# [WHAT NEEDS TO BE DONE]
A word-for-word copy of the following listing is needed. Leave out its images.

# [GIVEN DATA]
----
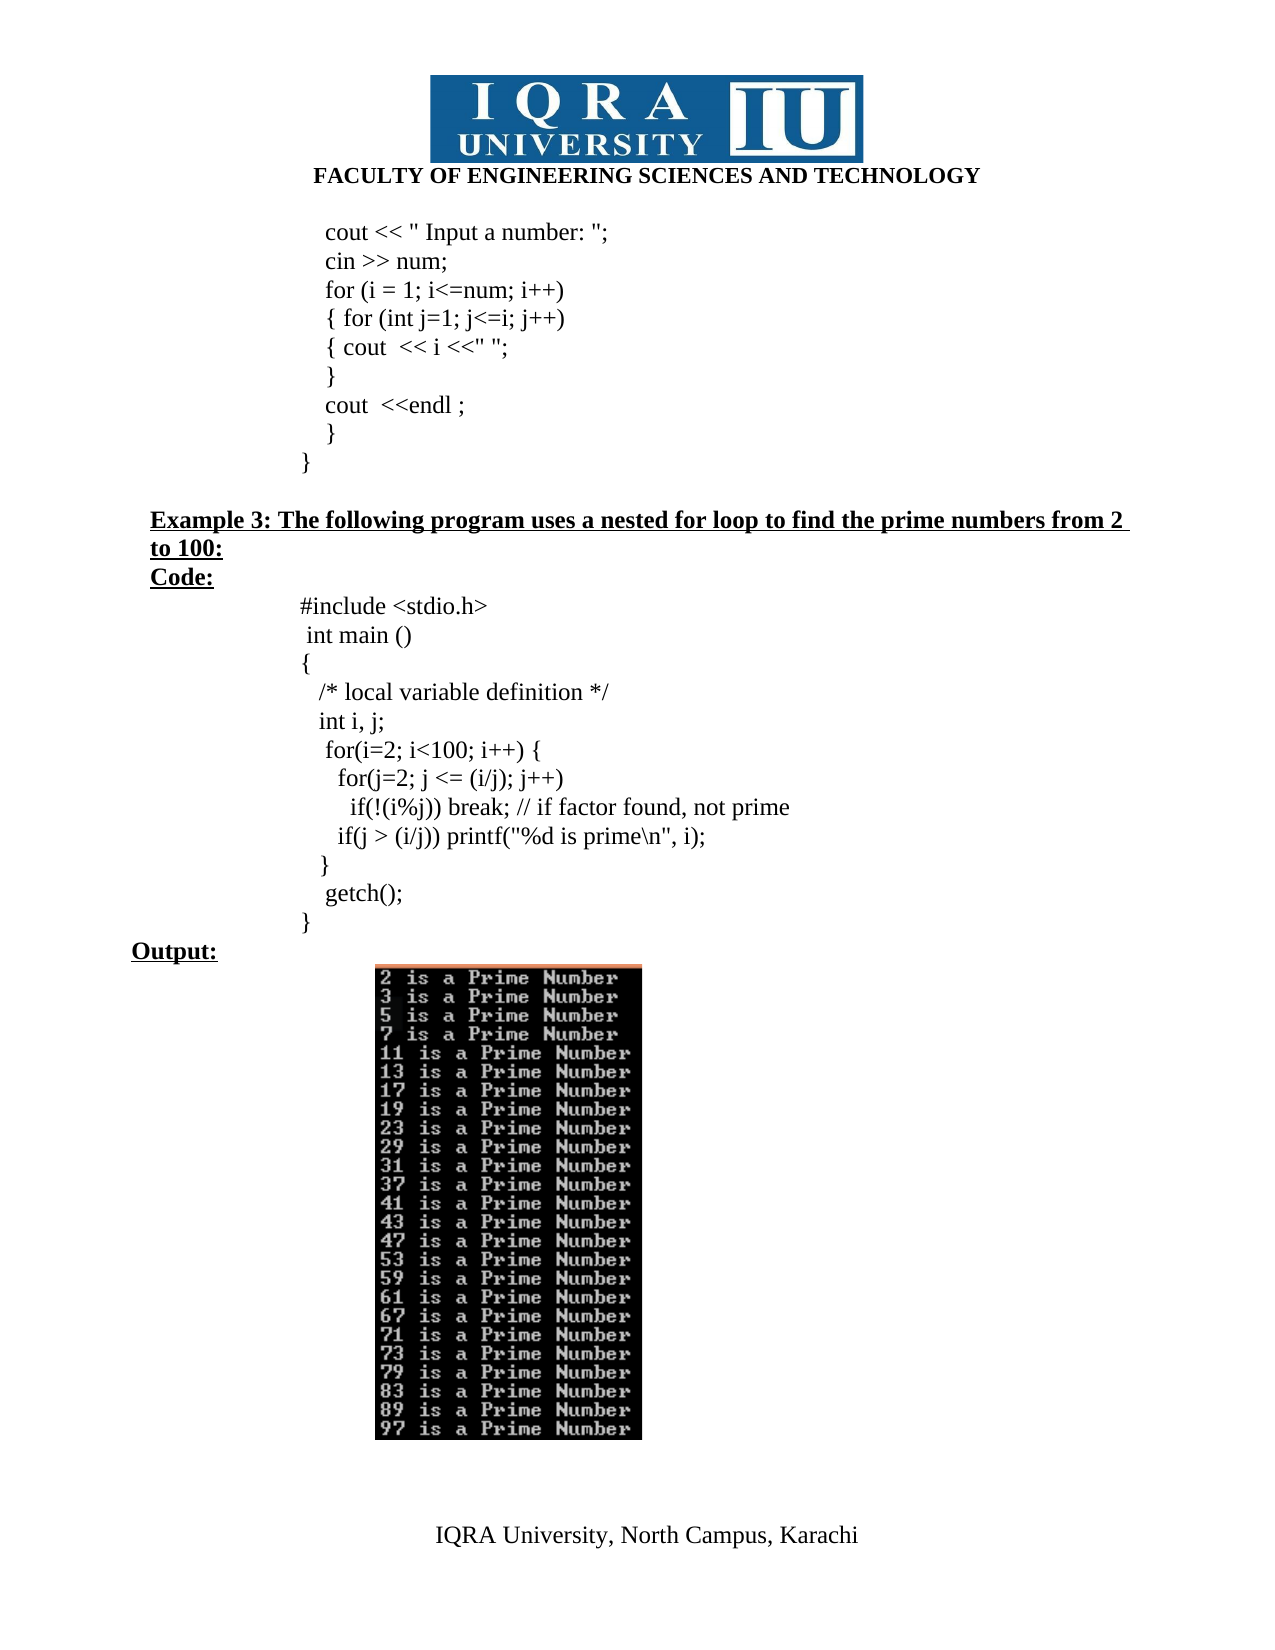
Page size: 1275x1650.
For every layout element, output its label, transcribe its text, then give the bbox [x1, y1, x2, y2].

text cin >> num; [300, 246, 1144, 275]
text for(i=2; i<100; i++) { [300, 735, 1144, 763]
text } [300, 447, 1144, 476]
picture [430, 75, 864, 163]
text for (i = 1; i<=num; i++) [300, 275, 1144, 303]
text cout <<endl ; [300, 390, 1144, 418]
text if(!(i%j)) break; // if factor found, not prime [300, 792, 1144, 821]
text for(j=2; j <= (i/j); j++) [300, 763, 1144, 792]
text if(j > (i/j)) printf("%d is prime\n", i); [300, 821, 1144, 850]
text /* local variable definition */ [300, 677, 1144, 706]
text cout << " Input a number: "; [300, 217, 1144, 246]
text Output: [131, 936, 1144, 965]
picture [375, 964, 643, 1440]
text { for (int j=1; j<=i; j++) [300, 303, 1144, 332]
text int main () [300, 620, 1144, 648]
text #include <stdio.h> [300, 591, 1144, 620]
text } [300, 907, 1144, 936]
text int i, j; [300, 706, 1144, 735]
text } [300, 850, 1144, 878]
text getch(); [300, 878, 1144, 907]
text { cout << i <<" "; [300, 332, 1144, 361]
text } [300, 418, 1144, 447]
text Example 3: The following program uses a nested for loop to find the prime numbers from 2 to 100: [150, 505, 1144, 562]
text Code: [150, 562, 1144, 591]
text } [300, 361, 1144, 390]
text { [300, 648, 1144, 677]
----
# [ANSWER SPACE]
Page size: 1275x1650.
For every layout element, output its label, transcribe its text, then give the bbox [x1, y1, x2, y2].

text cin >> num; [300, 246, 1144, 275]
text for(i=2; i<100; i++) { [300, 735, 1144, 763]
text } [300, 447, 1144, 476]
picture [430, 75, 864, 163]
text for (i = 1; i<=num; i++) [300, 275, 1144, 303]
text cout <<endl ; [300, 390, 1144, 418]
text if(!(i%j)) break; // if factor found, not prime [300, 792, 1144, 821]
text for(j=2; j <= (i/j); j++) [300, 763, 1144, 792]
text if(j > (i/j)) printf("%d is prime\n", i); [300, 821, 1144, 850]
text /* local variable definition */ [300, 677, 1144, 706]
text cout << " Input a number: "; [300, 217, 1144, 246]
text Output: [131, 936, 1144, 965]
picture [375, 964, 643, 1440]
text { for (int j=1; j<=i; j++) [300, 303, 1144, 332]
text int main () [300, 620, 1144, 648]
text #include <stdio.h> [300, 591, 1144, 620]
text } [300, 907, 1144, 936]
text int i, j; [300, 706, 1144, 735]
text } [300, 850, 1144, 878]
text getch(); [300, 878, 1144, 907]
text { cout << i <<" "; [300, 332, 1144, 361]
text } [300, 418, 1144, 447]
text Example 3: The following program uses a nested for loop to find the prime numbers from 2 to 100: [150, 505, 1144, 562]
text Code: [150, 562, 1144, 591]
text } [300, 361, 1144, 390]
text { [300, 648, 1144, 677]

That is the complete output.